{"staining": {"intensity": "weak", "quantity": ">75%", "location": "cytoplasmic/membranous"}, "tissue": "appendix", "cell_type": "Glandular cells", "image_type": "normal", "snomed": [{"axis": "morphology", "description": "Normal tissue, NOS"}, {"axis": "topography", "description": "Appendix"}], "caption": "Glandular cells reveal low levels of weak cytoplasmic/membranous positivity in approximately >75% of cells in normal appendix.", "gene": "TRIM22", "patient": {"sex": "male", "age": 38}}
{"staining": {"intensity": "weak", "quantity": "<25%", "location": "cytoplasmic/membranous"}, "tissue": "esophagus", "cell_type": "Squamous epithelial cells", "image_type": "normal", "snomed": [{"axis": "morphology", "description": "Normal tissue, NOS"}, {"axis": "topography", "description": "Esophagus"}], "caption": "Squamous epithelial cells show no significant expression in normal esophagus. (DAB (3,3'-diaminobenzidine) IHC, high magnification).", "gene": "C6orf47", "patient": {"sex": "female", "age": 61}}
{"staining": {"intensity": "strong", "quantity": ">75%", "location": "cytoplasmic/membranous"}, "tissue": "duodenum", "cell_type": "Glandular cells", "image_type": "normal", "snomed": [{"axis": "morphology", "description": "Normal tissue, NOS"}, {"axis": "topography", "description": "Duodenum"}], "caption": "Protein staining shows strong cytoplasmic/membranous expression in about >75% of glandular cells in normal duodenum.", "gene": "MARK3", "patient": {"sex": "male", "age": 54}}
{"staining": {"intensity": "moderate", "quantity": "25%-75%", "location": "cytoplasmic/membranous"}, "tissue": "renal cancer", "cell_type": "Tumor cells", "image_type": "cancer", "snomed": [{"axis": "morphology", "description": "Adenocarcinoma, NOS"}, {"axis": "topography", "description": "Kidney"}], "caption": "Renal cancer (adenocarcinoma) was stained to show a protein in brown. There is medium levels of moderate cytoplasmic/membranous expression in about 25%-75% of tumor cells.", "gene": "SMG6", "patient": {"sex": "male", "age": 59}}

● ● ● ● ● ● ●

Where does the string "Normal" occur in the material? Copy every line where it does.

{"staining": {"intensity": "weak", "quantity": ">75%", "location": "cytoplasmic/membranous"}, "tissue": "appendix", "cell_type": "Glandular cells", "image_type": "normal", "snomed": [{"axis": "morphology", "description": "Normal tissue, NOS"}, {"axis": "topography", "description": "Appendix"}], "caption": "Glandular cells reveal low levels of weak cytoplasmic/membranous positivity in approximately >75% of cells in normal appendix.", "gene": "TRIM22", "patient": {"sex": "male", "age": 38}}
{"staining": {"intensity": "weak", "quantity": "<25%", "location": "cytoplasmic/membranous"}, "tissue": "esophagus", "cell_type": "Squamous epithelial cells", "image_type": "normal", "snomed": [{"axis": "morphology", "description": "Normal tissue, NOS"}, {"axis": "topography", "description": "Esophagus"}], "caption": "Squamous epithelial cells show no significant expression in normal esophagus. (DAB (3,3'-diaminobenzidine) IHC, high magnification).", "gene": "C6orf47", "patient": {"sex": "female", "age": 61}}
{"staining": {"intensity": "strong", "quantity": ">75%", "location": "cytoplasmic/membranous"}, "tissue": "duodenum", "cell_type": "Glandular cells", "image_type": "normal", "snomed": [{"axis": "morphology", "description": "Normal tissue, NOS"}, {"axis": "topography", "description": "Duodenum"}], "caption": "Protein staining shows strong cytoplasmic/membranous expression in about >75% of glandular cells in normal duodenum.", "gene": "MARK3", "patient": {"sex": "male", "age": 54}}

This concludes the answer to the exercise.